Since 1985, the Wild Dolphin Project (WDP) has studied wild Atlantic spotted dolphins in the Bahamas. Their non-invasive approach “In Their World, on Their Terms” has created a valuable dataset of underwater audio, video, and behaviour-linked vocalizations. Over time, researchers have learned to associate specific sounds with certain behaviours. For example, signature whistles help mothers and calves reunite, while click “buzzes” often occur during courtship.
Yet, understanding the full structure of dolphin communication remains a formidable challenge. This is where DolphinGemma comes in.

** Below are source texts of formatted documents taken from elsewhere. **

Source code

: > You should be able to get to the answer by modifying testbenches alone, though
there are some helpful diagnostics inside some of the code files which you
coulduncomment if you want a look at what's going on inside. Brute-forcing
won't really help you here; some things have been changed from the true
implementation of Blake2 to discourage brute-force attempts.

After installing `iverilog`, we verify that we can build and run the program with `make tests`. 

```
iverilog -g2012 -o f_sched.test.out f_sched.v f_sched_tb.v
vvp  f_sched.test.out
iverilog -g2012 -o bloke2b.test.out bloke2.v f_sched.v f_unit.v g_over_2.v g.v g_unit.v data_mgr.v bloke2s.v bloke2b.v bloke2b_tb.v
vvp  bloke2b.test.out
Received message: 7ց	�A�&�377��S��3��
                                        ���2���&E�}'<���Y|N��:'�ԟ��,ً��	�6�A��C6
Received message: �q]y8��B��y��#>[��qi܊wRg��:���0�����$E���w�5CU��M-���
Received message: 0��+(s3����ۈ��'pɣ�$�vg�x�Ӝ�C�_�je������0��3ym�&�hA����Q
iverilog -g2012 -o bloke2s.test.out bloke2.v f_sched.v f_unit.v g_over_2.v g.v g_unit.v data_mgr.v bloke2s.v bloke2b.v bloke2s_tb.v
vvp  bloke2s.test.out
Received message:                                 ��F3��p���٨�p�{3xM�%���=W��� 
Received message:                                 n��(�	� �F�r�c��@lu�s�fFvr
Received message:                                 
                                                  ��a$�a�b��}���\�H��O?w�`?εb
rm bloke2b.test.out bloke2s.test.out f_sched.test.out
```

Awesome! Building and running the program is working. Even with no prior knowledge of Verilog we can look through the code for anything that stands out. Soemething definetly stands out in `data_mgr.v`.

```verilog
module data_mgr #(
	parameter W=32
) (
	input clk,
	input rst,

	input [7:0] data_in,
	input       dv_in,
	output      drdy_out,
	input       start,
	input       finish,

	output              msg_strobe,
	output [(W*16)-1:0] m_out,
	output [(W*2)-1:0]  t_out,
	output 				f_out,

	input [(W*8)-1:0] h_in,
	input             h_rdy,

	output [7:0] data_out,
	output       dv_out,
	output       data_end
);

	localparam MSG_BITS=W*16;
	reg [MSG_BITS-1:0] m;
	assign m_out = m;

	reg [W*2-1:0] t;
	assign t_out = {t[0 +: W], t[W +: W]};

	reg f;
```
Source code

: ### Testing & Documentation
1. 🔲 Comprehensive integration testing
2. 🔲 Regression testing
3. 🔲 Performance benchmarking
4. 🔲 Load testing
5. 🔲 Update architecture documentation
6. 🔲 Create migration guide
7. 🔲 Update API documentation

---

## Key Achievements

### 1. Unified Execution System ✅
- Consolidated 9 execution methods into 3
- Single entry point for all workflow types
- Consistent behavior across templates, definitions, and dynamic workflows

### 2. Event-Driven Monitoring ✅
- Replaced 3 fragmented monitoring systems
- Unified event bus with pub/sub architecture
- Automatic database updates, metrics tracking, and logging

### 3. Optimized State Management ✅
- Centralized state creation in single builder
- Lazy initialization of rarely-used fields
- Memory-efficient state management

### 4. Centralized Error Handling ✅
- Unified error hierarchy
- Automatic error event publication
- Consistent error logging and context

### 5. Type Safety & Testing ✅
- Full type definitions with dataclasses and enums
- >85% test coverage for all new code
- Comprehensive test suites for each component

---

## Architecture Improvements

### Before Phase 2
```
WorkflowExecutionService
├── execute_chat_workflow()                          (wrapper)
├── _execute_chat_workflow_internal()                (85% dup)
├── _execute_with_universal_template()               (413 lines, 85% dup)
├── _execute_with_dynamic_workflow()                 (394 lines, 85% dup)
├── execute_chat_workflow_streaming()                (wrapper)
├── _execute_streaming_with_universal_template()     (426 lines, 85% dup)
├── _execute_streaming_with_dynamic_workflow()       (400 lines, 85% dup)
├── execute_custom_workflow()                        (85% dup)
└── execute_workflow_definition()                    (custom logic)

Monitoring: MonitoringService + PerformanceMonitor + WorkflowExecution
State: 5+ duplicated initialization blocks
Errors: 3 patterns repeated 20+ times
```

Using audio technologies like Google’s SoundStream tokenizer and drawing on the architecture behind Gemini models, DolphinGemma analyses sequences of dolphin sounds to uncover patterns. Much like language models for human speech, it predicts what comes next only this time, it’s with clicks, whistles, and squawks.
Importantly, the model is sized to run directly on Pixel smartphones, which are used in the field. That means researchers can work with AI-powered tools right in the dolphins’ environment. This direct analysis enables faster insights and can help uncover hidden structures in communication that would take humans years to find manually.
From Listening to Interacting
While decoding natural dolphin sounds is essential, WDP is also exploring two-way interaction. Their CHAT (Cetacean Hearing Augmentation Telemetry) system is designed to establish a shared, simplified vocabulary. It does this by linking synthetic whistles with specific objects dolphins enjoy, like seaweed or scarves.
This setup works by first demonstrating the system between humans. Then, curious dolphins may begin mimicking the sounds to request the objects themselves. Early results are promising. With Pixel phones now running real-time analysis, the system can hear, identify, and respond to dolphin whistles faster than ever. Future enhancements set for summer 2025 aim to make this process even smoother by combining predictive modeling and advanced audio hardware in one device.
Sharing the Tools for Global Impact
Looking ahead, Google plans to release DolphinGemma as an open-source model. While it’s currently trained on Atlantic spotted dolphins, researchers studying other species could fine-tune it for their own needs. This openness means more scientists can analyze their acoustic data with powerful AI support.
Ultimately, DolphinGemma represents more than a technological breakthrough. It’s a bridge between species powered by decades of fieldwork, AI innovation, and a shared curiosity about the marine world. Although full understanding may still be far off, we’re now closer than ever to truly talking with dolphins.